Officials suspect three tigers at San Diego Zoo to be COVID-19 breakthrough cases
SAN DIEGO ZOO (KUSI) – Three Malayan tigers at the San Diego Zoo have been suspected to be exposed to the virus that causes COVID-19, Zoo officials announced Wednesday.
Tigers Connor, Cinta, and Berani have all received positive test results, the first from an in-house SARS-CoV2 PCR test, and the latter two from oral swabs and fecal sample tests.
The test results have not been confirmed yet as the zoo’s officials are awaiting confirmation from the National Veterinary Services Laboratory.
The tigers’ symptoms have been limited to intermittent coughs, fatigue, and sometimes a diminished appetite.
Specialists will continue to monitor the tigers closely and treat their symptoms.
All three big cats are fully vaccinated with a recombinant purified spike protein vaccine, which was created for reducing the likelihood of contracting COVID-19 and decreasing the severity and endurance of the virus in animals.
In the meantime, the tigers will remain at their habitat enclosure, Tiger River, where it will be open to guests as the habitat is already socially distanced from patrons.

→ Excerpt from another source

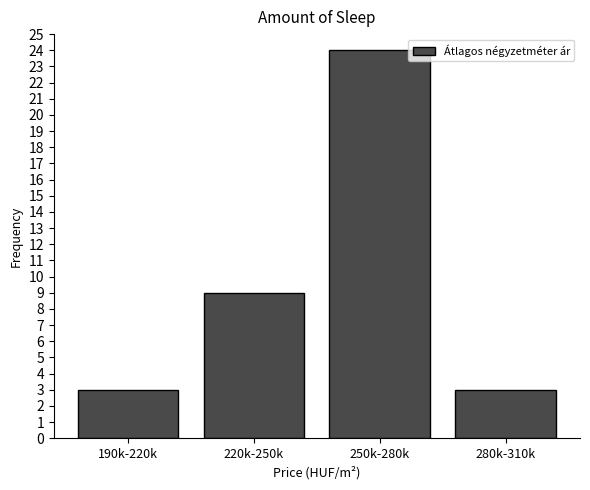

Reading right to left, what are all the values shown in this chart?

280k-310k=3	250k-280k=24	220k-250k=9	190k-220k=3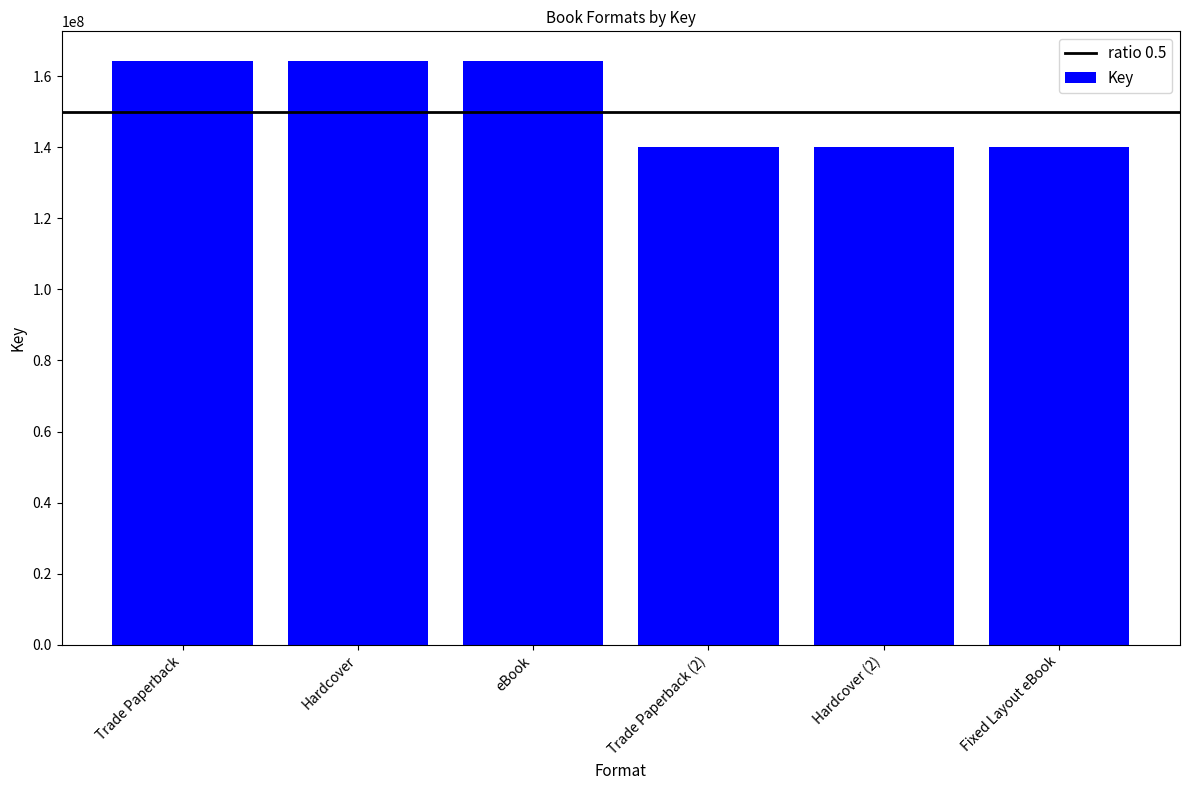

What is the label of the 4th bar from the right?

eBook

Recently, snow leopards and Sumatran tigers at the Zoo and Safari Park have also been exposed to the virus, respectively.
The exposure within the big-cat-in-captivity community is consistent with the virus’s spread in the human community.
Over the last several months, wildlife health and care teams at the Zoo and Safari Park have vaccinated about 260 animals who are at the highest risk of contracting COVID-19.